Native Instruments, iZotope, Plugin Alliance, and Brainworx being part of inMusic? That was early May; now only NI remains at inMusic. 2026′ mergers and acquisitions have come so fast, you practically need a reference to keep up. So… let’s do just that. It’s part of a larger pattern of ownership changes and layoffs across every part of the music instrument business.

First, let’s pretend that “Native Instruments” being the brand for the full stable of acquisitions (iZotope, Plugin Alliance, and Brainworx) never happened …which, given the outcome here, is about what it feels like anyway. So, here’s where we’re at:

Native Instruments – owned by inMusic

inMusic Brands, the US-based conglomerate that owns Numark, Alesis, M-Audio, Akai, Denon, Marantz, Rane, Stanton, BFD, and even Moog, now owns the bit of NI we all know as NI. So that’s Kontakt, Reaktor, Maschine, Traktor, and so on.

Dozens of NI staff, especially here in Berlin, have been shed since that acquisition, as expected, unfortunately.

inMusic bought the merged NI whole, as I covered in May … but didn’t retain those pieces. The acquisitions that produced what was originally dubbed Soundwide — iZotope and Plugin Alliance — go elsewhere:

iZotope – acquired by Boris FX

Miami-based independent Boris FX acquired all the iZotope products. (Yes, as someone commented on my socials, I’m sorry to anyone who spent time working on integrated installers.)

Boris FX isn’t a household name in music (yet), but they are well known in post production and VFX, as the owners of (deep breath) Continuum, CrumplePop, Mocha Pro, Optics, Chocoviz, Particle Illusion, Shadowcast, Sapphire, Silhouette, SynthEyes, Vegas Pro, and VidCrunch.

Okay. I actually made up three of those brands to see if you spotted them (*see answers at bottom). (Well, all the aforementioned VFX and post people did). Actually, I’d need to do a trademark search because probably there is something called that.

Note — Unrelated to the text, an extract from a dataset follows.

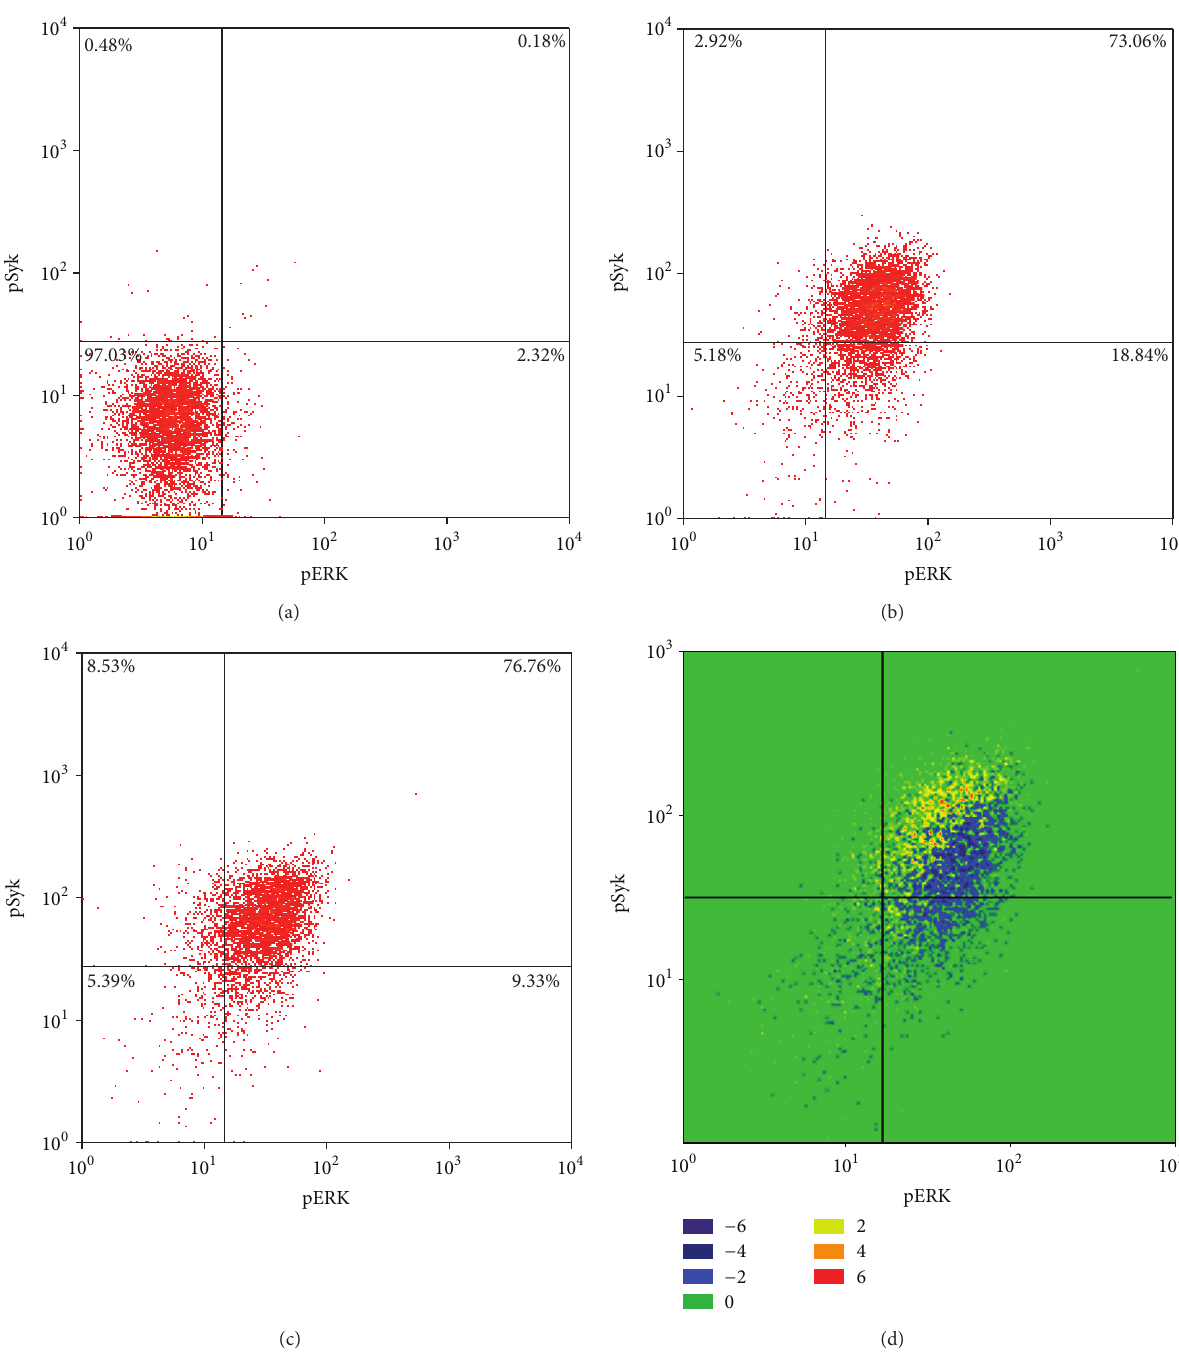
Figure 5: Two-dimensional histogram representation of pSyk versus pERK after stimulation of BCR with anti-mu (12.5 𝜇 g/mL). (a) Control cells at 0 minutes after stimulation of the BCR; (b) 5 minutes after stimulation of the BCR; (c) five minutes after BCR stimulation in Hg +2 intoxicated cells; (d) “Overton” subtraction of (c) from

Anywhoo…

Boris FX is looking like an audio powerhouse, too, with iZotope joining Sequoia, Samplitude, Music Studio, Sound Forge (really), and here’s one you haven’t thought about in a while — Acid Pro.

Plugin Alliance, Brainworx — revert to founder Dirk Ulrich

Yesterday, the original founder of Plugin Alliance and Brainworx annouced he had bought back his original companies from inMusic, which acquired them in the NI deal. Got it? And that puts these brands alongside some major hardware names:

Plugin Alliance and Brainworx are back under my personal leadership. I have just bought both companies back, effective July 15, 2026. PA/BX will join Apogee & Manley as part of my new RCKFRC audio group.

A Letter from the Founder

This is not the headline just because it was an expected outcome, and Dirk was not quiet about wanting this to happen since the insolvency announcement CDM broke at the start of the year.

A year of changes

Don’t forget the rest of the big M&A news this year.

  • CVC private equity bought a majority stake in DistroKid (CVC, who also partnered with KKR in buying Superstruct, who are the target of a boycott over complicity with Israel, the arms industry, and construction of energy projects on indigenous lands).
  • Elektron was acquired by Swedish private conglomerate Bonnier Group; Bonnier is known for its media empire.
  • Francisco Partners left Muse Group (Audacity, Hal Leonard, MuseScore), making them independent again.
  • and LANDR bought Reason Studios. That feels like it was last year, but only because this year has been so long. That was January. Sheesh.

Plus Warner bought Revelator (a B2B music platform, so see the parallels with Songtradr acquiring Bandcamp), and BMG and Concord merged, with the result becoming the fourth largest music conglomerate.

And then of course CDM was acquired by Axel Springer. Joke. I think my eyes would turn red and then I’d get abandoned by Ewan MacGregor in a volcano if I so much as went to some after-work drinks with them. Don’t worry.

This is how crazy this year is: there are even big movements in, like, the woodwind business. Eastman Music acquired Fossati L’Atelier de Hautbois, known for their oboes and English horns. I had to read that one twice, because it is technically accurate to say they’re a French English horn maker.

Meanwhile, in the USA, layoffs continue to mount. In one of the more visible cases, billionaire Trump backer John Paulson has put union brass and orchestra instrument makers out of work in Ohio, erasing generations of instrument crafting skills.

Trump donor who criticized offshoring to close Ohio plant and move work to China [The Guardian]

That’s an older article, but you can see public notice via the WARN act. It’s tragic. We’re talking about the plant that made instruments for Glenn Miller, Tommy Dorsey, J.J. Johnson, Dizzy Gillespie and Charlie Parker.

So, to everyone out there still hanging on — to the businesses staying independent and working to keep the lights on and folks employed – we’re with you.

* Chocoviz, Shadowcast, VidCrunch. I could have made it harder, but I’m not a monster.